According to economists and market analysts, the rising inflation threat continues to support gold prices.

While core inflation rose in line with expectations, headline PCE appears to be running hotter than economists forecast, rising 5.0% for the year. Consensus forecasts were calling for a 4.6% increase.

Headline inflation is being driven by rising food and energy costs. The report said that energy goods and services increased 30.2% annually. Meanwhile, food prices are up 4.8% for the year.

With the in-line inflation data, markets appear to be reacting to more robust consumption data. The report highlighted stronger than expected income and spending levels.

Personal spending rose 1.3% in October, up from 0.6% in September. Economists were expecting to see a 1.0% rise. At the same time, personal income rose 0.5% last month, up from September's 1.0% drop. Economists were looking for a 0.2% increase.

Economists noted that the income and spending growth bode well for economic activity heading into the year-end.

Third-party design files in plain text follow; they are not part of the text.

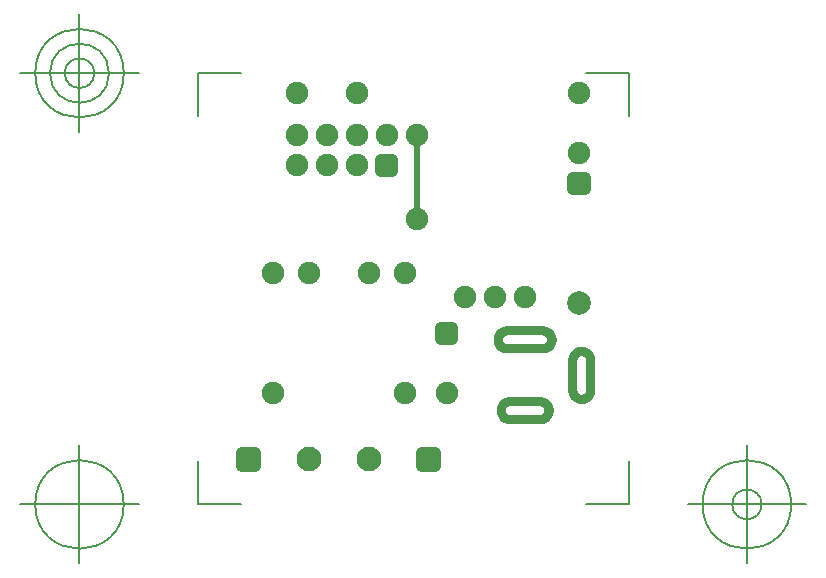
<source format=gbr>
G04 Generated by Ultiboard 14.1 *
%FSLAX34Y34*%
%MOMM*%

%ADD10C,0.0001*%
%ADD11C,0.7500*%
%ADD12C,0.5000*%
%ADD13C,0.1270*%
%ADD14C,1.9000*%
%ADD15R,1.1000X1.1000*%
%ADD16C,1.0000*%
%ADD17C,2.1000*%
%ADD18R,0.9000X0.9000*%
%ADD19R,1.0000X1.0000*%
%ADD20C,2.0000*%


G04 ColorRGB 00FF00 for the following layer *
%LNCopper Top*%
%LPD*%
G54D10*
G54D11*
X314700Y94460D02*
X314700Y119860D01*
X329940Y119860D02*
X329940Y94460D01*
X329940Y119860D02*
X329911Y120519D01*
X329825Y121173D01*
X329682Y121817D01*
X329484Y122446D01*
X329232Y123056D01*
X328927Y123641D01*
X328573Y124197D01*
X328171Y124720D01*
X327725Y125207D01*
X327239Y125652D01*
X326716Y126054D01*
X326159Y126408D01*
X325574Y126713D01*
X324965Y126966D01*
X324336Y127164D01*
X323692Y127307D01*
X323038Y127393D01*
X322378Y127422D01*
X321719Y127393D01*
X321065Y127307D01*
X320421Y127164D01*
X319792Y126966D01*
X319183Y126713D01*
X318598Y126408D01*
X318041Y126054D01*
X317518Y125652D01*
X317032Y125207D01*
X316586Y124720D01*
X316184Y124197D01*
X315830Y123641D01*
X315525Y123056D01*
X315273Y122446D01*
X315075Y121817D01*
X314932Y121173D01*
X314846Y120519D01*
X314817Y119860D01*
X314700Y94460D02*
X314729Y93796D01*
X314816Y93137D01*
X314960Y92488D01*
X315160Y91854D01*
X315414Y91240D01*
X315721Y90650D01*
X316078Y90089D01*
X316483Y89562D01*
X316932Y89072D01*
X317422Y88623D01*
X317949Y88218D01*
X318510Y87861D01*
X319100Y87554D01*
X319714Y87300D01*
X320348Y87100D01*
X320997Y86956D01*
X321656Y86869D01*
X322320Y86840D01*
X322984Y86869D01*
X323643Y86956D01*
X324292Y87100D01*
X324926Y87300D01*
X325540Y87554D01*
X326130Y87861D01*
X326691Y88218D01*
X327218Y88623D01*
X327708Y89072D01*
X328157Y89562D01*
X328562Y90089D01*
X328919Y90650D01*
X329226Y91240D01*
X329480Y91854D01*
X329680Y92488D01*
X329824Y93137D01*
X329911Y93796D01*
X329940Y94460D01*
X329940Y94460D01*
X287020Y69540D02*
X261620Y69540D01*
X261620Y84780D02*
X287020Y84780D01*
X261620Y84780D02*
X260961Y84751D01*
X260307Y84665D01*
X259663Y84522D01*
X259034Y84324D01*
X258424Y84072D01*
X257839Y83767D01*
X257283Y83413D01*
X256760Y83011D01*
X256273Y82565D01*
X255828Y82079D01*
X255426Y81556D01*
X255072Y80999D01*
X254767Y80414D01*
X254514Y79805D01*
X254316Y79176D01*
X254173Y78532D01*
X254087Y77878D01*
X254058Y77218D01*
X254087Y76559D01*
X254173Y75905D01*
X254316Y75261D01*
X254514Y74632D01*
X254767Y74023D01*
X255072Y73438D01*
X255426Y72881D01*
X255828Y72358D01*
X256273Y71872D01*
X256760Y71426D01*
X257283Y71024D01*
X257839Y70670D01*
X258424Y70365D01*
X259034Y70113D01*
X259663Y69915D01*
X260307Y69772D01*
X260961Y69686D01*
X261620Y69657D01*
X261620Y69657D01*
X287020Y69540D02*
X287684Y69569D01*
X288343Y69656D01*
X288992Y69800D01*
X289626Y70000D01*
X290240Y70254D01*
X290830Y70561D01*
X291391Y70918D01*
X291918Y71323D01*
X292408Y71772D01*
X292857Y72262D01*
X293262Y72789D01*
X293619Y73350D01*
X293926Y73940D01*
X294180Y74554D01*
X294380Y75188D01*
X294524Y75837D01*
X294611Y76496D01*
X294640Y77160D01*
X294611Y77824D01*
X294524Y78483D01*
X294380Y79132D01*
X294180Y79766D01*
X293926Y80380D01*
X293619Y80970D01*
X293262Y81531D01*
X292857Y82058D01*
X292408Y82548D01*
X291918Y82997D01*
X291391Y83402D01*
X290830Y83759D01*
X290240Y84066D01*
X289626Y84320D01*
X288992Y84520D01*
X288343Y84664D01*
X287684Y84751D01*
X287020Y84780D01*
X289560Y129540D02*
X259080Y129540D01*
X289560Y144780D02*
X259080Y144780D01*
X258416Y144751D01*
X257757Y144664D01*
X257108Y144520D01*
X256474Y144320D01*
X255860Y144066D01*
X255270Y143759D01*
X254709Y143402D01*
X254182Y142997D01*
X253692Y142548D01*
X253243Y142058D01*
X252838Y141531D01*
X252481Y140970D01*
X252174Y140380D01*
X251920Y139766D01*
X251720Y139132D01*
X251576Y138483D01*
X251489Y137824D01*
X251460Y137160D01*
X251489Y136496D01*
X251576Y135837D01*
X251720Y135188D01*
X251920Y134554D01*
X252174Y133940D01*
X252481Y133350D01*
X252838Y132789D01*
X253243Y132262D01*
X253692Y131772D01*
X254182Y131323D01*
X254709Y130918D01*
X255270Y130561D01*
X255860Y130254D01*
X256474Y130000D01*
X257108Y129800D01*
X257757Y129656D01*
X258416Y129569D01*
X259080Y129540D01*
X259080Y129540D01*
X289560Y129540D02*
X290224Y129569D01*
X290883Y129656D01*
X291532Y129800D01*
X292166Y130000D01*
X292780Y130254D01*
X293370Y130561D01*
X293931Y130918D01*
X294458Y131323D01*
X294948Y131772D01*
X295397Y132262D01*
X295802Y132789D01*
X296159Y133350D01*
X296466Y133940D01*
X296720Y134554D01*
X296920Y135188D01*
X297064Y135837D01*
X297151Y136496D01*
X297180Y137160D01*
X297151Y137824D01*
X297064Y138483D01*
X296920Y139132D01*
X296720Y139766D01*
X296466Y140380D01*
X296159Y140970D01*
X295802Y141531D01*
X295397Y142058D01*
X294948Y142548D01*
X294458Y142997D01*
X293931Y143402D01*
X293370Y143759D01*
X292780Y144066D01*
X292166Y144320D01*
X291532Y144520D01*
X290883Y144664D01*
X290224Y144751D01*
X289560Y144780D01*
G54D12*
X182880Y309880D02*
X182880Y238760D01*
G54D13*
X-2540Y-2540D02*
X-2540Y33968D01*
X-2540Y-2540D02*
X33968Y-2540D01*
X362540Y-2540D02*
X326032Y-2540D01*
X362540Y-2540D02*
X362540Y33968D01*
X362540Y362540D02*
X362540Y326032D01*
X362540Y362540D02*
X326032Y362540D01*
X-2540Y362540D02*
X33968Y362540D01*
X-2540Y362540D02*
X-2540Y326032D01*
X-52540Y-2540D02*
X-152540Y-2540D01*
X-102540Y-52540D02*
X-102540Y47460D01*
X-140040Y-2540D02*
G75*
D01*
G02X-140040Y-2540I37500J0*
G01*
X412540Y-2540D02*
X512540Y-2540D01*
X462540Y-52540D02*
X462540Y47460D01*
X425040Y-2540D02*
G75*
D01*
G02X425040Y-2540I37500J0*
G01*
X450040Y-2540D02*
G75*
D01*
G02X450040Y-2540I12500J0*
G01*
X-52540Y362540D02*
X-152540Y362540D01*
X-102540Y312540D02*
X-102540Y412540D01*
X-140040Y362540D02*
G75*
D01*
G02X-140040Y362540I37500J0*
G01*
X-127540Y362540D02*
G75*
D01*
G02X-127540Y362540I25000J0*
G01*
X-115040Y362540D02*
G75*
D01*
G02X-115040Y362540I12500J0*
G01*
G54D14*
X182880Y238760D03*
X182880Y309880D03*
X60960Y91440D03*
X60960Y193040D03*
X172720Y193040D03*
X172720Y91440D03*
X208280Y91440D03*
X142240Y193040D03*
X91440Y193040D03*
X320040Y294640D03*
X320040Y345440D03*
X81280Y345440D03*
X132080Y345440D03*
X248920Y172720D03*
X223520Y172720D03*
X274320Y172720D03*
X132080Y284480D03*
X106680Y284480D03*
X81280Y284480D03*
X81280Y309880D03*
X132080Y309880D03*
X106680Y309880D03*
X157480Y309880D03*
G54D15*
X40640Y35560D03*
X193040Y35560D03*
G54D16*
X35140Y30060D02*
X46140Y30060D01*
X46140Y41060D01*
X35140Y41060D01*
X35140Y30060D01*D02*
X187540Y30060D02*
X198540Y30060D01*
X198540Y41060D01*
X187540Y41060D01*
X187540Y30060D01*D02*
X203780Y137740D02*
X212780Y137740D01*
X212780Y146740D01*
X203780Y146740D01*
X203780Y137740D01*D02*
X315040Y264240D02*
X325040Y264240D01*
X325040Y274240D01*
X315040Y274240D01*
X315040Y264240D01*D02*
X152980Y279980D02*
X161980Y279980D01*
X161980Y288980D01*
X152980Y288980D01*
X152980Y279980D01*D02*
G54D17*
X91440Y35560D03*
X142240Y35560D03*
G54D18*
X208280Y142240D03*
X157480Y284480D03*
G54D19*
X320040Y269240D03*
G54D20*
X320040Y167640D03*

M02*

</source>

"While the outlook for spending on services ahead is clouded by the uptrend in new Covid cases lately, the fourth quarter is off to a stronger start than expected," said Katherine Judge, senior economist at CIBC.

Some economists have said that the latest inflation numbers could force the Federal Reserve to tighten interest rates faster than they anticipated. Markets are already pricing in the first-rate hike for June. The potential for higher interest rates will continue to weigh on gold.